■ WORK TASK
The lines to return are those below that contain the word "только".

────────────────────

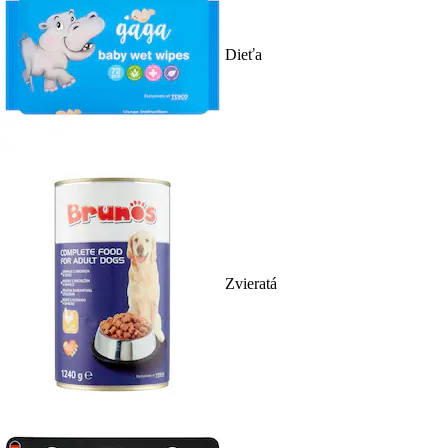
Dieťa
Zvieratá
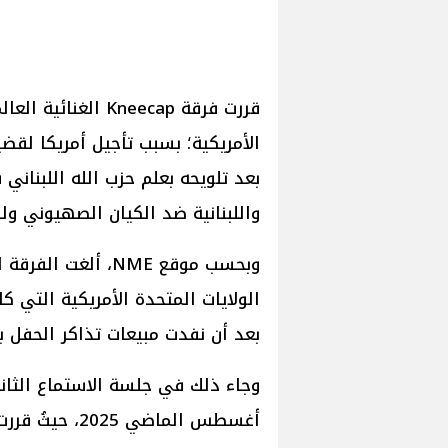
قررت فرقة Kneecap 
الأمريكية؛ بسبب تأجيل أمريكا لقض
بعد تلويحه بعلم حزب الله اللبناني
واللبنانية ضد الكيان الصهيوني ول
بعد أن نفدت مبيعات تذاكر الحفل با
أغسطس الماضي 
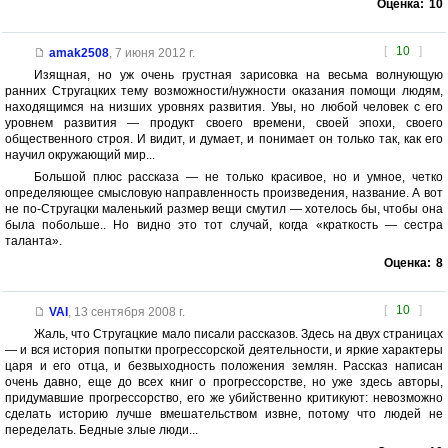
Оценка:
10
[
10
]
amak2508
,
7 июня 2012 г.
Изящная, но уж очень грустная зарисовка на весьма волнующую
ранних Стругацких тему возможности/нужности оказания помощи людям,
находящимся на низших уровнях развития. Увы, но любой человек с его
уровнем развития — продукт своего времени, своей эпохи, своего
общественного строя. И видит, и думает, и понимает он только так, как его
научил окружающий мир...
Большой плюс рассказа — не только красивое, но и умное, четко
определяющее смысловую направленность произведения, название. А вот
не по-Стругацки маленький размер вещи смутил — хотелось бы, чтобы она
была побольше.. Но видно это тот случай, когда «краткость — сестра
таланта».
Оценка:
8
[
10
]
VAI
,
13 сентября 2008 г.
Жаль, что Стругацкие мало писали рассказов. Здесь на двух страницах
— и вся история попытки прогрессорской деятельности, и яркие характеры
царя и его отца, и безвыходность положения землян. Рассказ написан
очень давно, еще до всех книг о прогрессорстве, но уже здесь авторы,
придумавшие прогрессорство, его же убийственно критикуют: невозможно
сделать историю лучше вмешательством извне, потому что людей не
переделать. Бедные злые люди...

────────────────────

■ TASK RESPONSE
общественного строя. И видит, и думает, и понимает он только так, как его
Большой плюс рассказа — не только красивое, но и умное, четко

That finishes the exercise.